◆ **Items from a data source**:
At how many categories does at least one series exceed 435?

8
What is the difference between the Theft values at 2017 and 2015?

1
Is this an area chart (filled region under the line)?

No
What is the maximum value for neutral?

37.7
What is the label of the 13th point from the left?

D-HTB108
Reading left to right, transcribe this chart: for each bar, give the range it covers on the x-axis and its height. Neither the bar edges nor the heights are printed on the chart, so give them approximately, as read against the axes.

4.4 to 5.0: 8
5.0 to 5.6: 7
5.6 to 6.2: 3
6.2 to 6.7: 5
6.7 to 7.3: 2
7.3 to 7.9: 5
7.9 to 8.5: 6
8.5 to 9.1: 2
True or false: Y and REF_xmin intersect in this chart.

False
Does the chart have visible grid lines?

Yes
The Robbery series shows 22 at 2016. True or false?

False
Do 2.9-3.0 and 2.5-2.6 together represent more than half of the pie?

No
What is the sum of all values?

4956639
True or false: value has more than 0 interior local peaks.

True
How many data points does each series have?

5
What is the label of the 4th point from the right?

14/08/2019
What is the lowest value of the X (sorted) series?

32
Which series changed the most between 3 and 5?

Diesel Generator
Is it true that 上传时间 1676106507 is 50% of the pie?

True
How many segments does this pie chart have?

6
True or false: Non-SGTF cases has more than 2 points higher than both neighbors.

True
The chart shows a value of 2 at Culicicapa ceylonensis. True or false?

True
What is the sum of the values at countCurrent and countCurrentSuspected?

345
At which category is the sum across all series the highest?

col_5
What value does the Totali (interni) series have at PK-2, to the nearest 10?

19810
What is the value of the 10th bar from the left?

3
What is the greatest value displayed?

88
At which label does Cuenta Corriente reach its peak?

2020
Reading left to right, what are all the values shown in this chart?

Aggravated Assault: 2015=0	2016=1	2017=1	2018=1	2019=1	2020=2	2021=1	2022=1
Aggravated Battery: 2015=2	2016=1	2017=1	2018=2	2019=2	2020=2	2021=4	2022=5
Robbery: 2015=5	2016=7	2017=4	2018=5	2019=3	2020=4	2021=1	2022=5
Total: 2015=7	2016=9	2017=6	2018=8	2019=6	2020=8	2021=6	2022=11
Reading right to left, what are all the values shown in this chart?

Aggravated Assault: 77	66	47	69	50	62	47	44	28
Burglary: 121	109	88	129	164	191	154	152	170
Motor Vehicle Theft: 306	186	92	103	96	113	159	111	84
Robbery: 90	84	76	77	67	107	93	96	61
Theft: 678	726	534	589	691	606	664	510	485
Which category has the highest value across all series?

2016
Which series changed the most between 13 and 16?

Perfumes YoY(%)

◆ **EXERCISE AIM**: Arrange the entry lines from the one containing "4.4 to 5.0: 8" through the one containing "Which series changed the most between 3" as a JSON list of strings, one string per line, with blank lines left out.

◆ **WRITTEN SOLUTION**:
[
  "4.4 to 5.0: 8",
  "5.0 to 5.6: 7",
  "5.6 to 6.2: 3",
  "6.2 to 6.7: 5",
  "6.7 to 7.3: 2",
  "7.3 to 7.9: 5",
  "7.9 to 8.5: 6",
  "8.5 to 9.1: 2",
  "True or false: Y and REF_xmin intersect in this chart.",
  "False",
  "Does the chart have visible grid lines?",
  "Yes",
  "The Robbery series shows 22 at 2016. True or false?",
  "False",
  "Do 2.9-3.0 and 2.5-2.6 together represent more than half of the pie?",
  "No",
  "What is the sum of all values?",
  "4956639",
  "True or false: value has more than 0 interior local peaks.",
  "True",
  "How many data points does each series have?",
  "5",
  "What is the label of the 4th point from the right?",
  "14/08/2019",
  "What is the lowest value of the X (sorted) series?",
  "32",
  "Which series changed the most between 3 and 5?"
]